The violent campaign by small groups of fascist students — with the burning of buildings and vehicles, including that belonging to the environment minister — continued the day after Baduel’s press conference. The campaign has included a number of shootings on university campuses. The national and international media have attempted to portray the students as victims of a “dictatorship”, either implying or outright lying that the shootings were carried out by Chavista forces.

One example was a highly publicised shooting in the University of Zulia on November 2 that was initially blamed on Chavista students. Once it was revealed that the death had been a result of a shoot out between two rival opposition parties, the overwhelmingly anti-Chavez private media quickly dropped the story without clarifying the truth. (This should at least put to rest the lie these days Chavez controls the media.)

Combined with the growing presence of paramilitaries on the border region with Colombia, this is further evidence that the opposition has unleashed a new destabilisation plan with the backing of US imperialism — with Baduel a key component.
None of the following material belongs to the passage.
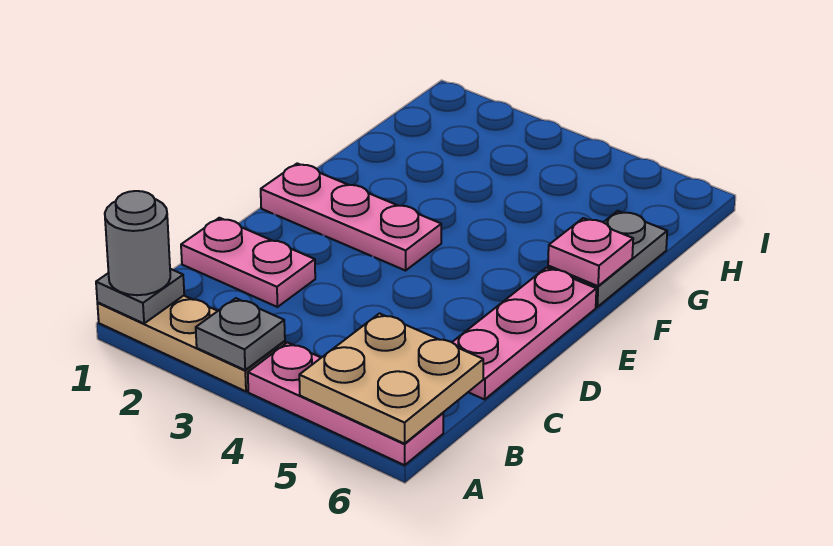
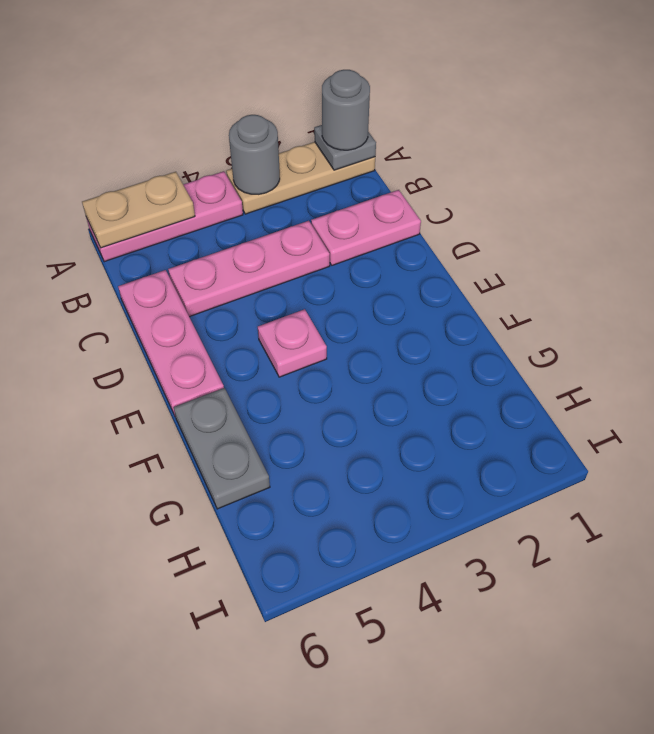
grey 1x1 plate [196,298,285,370] -> grey 1x1 round brick [229,115,280,194]
tan 2x2 plate [299,313,483,444] -> tan 1x2 plate [82,172,195,248]
pink 1x3 plate [261,164,441,271] -> pink 1x3 plate moved to [168,221,330,317]
pink 1x1 plate [548,218,633,286] -> pink 1x1 plate moved to [258,309,327,377]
They hope to substitute for their lack of any mass support base with a climate of tension and fear — amplified by the national and international media who are central to this plan.

If they cannot stop the reforms from going ahead, they hope that they can encourage or intimidate enough people to either boycott or vote “No” in order to present the reforms as illegitimate, adding weight to argument of conservative sectors of Chavismo to slow down the process.

It is in this context that Chavez has described the referendum as the revolution’s “most important battle”, because “it is much more defining” of the fundamental nature of the process than previous struggles.

Speaking at the November 4 rally, Chavez explained that the 1999 constitution had left in place some obstacles to the “development of the Bolivarian project and the construction of socialism”. The reforms represent a break with the “false principal that politics is the art of the possible … No, politics is the art of making possible tomorrow what today seems impossible, this is truly revolutionary politics ….”

“By signalling socialism as the goal … [the reform campaign] began to generate additional tensions in the process”, Chavez explained. He said that while some argue that it is necessary to reach this objective via slow moves, “many times these end up being slower every day until it reaches zero”.

“That is why the proposal is a proposal of rupture … We will never get to socialism with the bureaucratic trickle down from above … The reform overturns this concept; we will only reach socialism by unleashing the power of the people … That is the essence of the proposal.”

That is why, Chavez declared, that “our campaign strategy, our principal objective is to approve the constitutional reform in a resounding manner”. He added that popular mobilisation was “the vaccine against a coup, against destabilisation, against the oligarchy, against Bush. This is what happened” when the 2002 coup was defeated, it was “the people in the streets, popular mobilisation, and of course, our soldiers together with the people.”

He added that the “fundamental motor” of the campaign would be the socialist battalions, the base units of new United Socialist Party of Venezuela, whose explicit aim is to organise the revolutionary vanguard into a united fighting organisation to deepen the process.

It is clear that the battle over the next three weeks — and then immediately afterwards — will be crucial for the future of the revolutionary process. Not just for what a defeat would mean for Chavez and the opposition respectively, but for the process of change as a whole.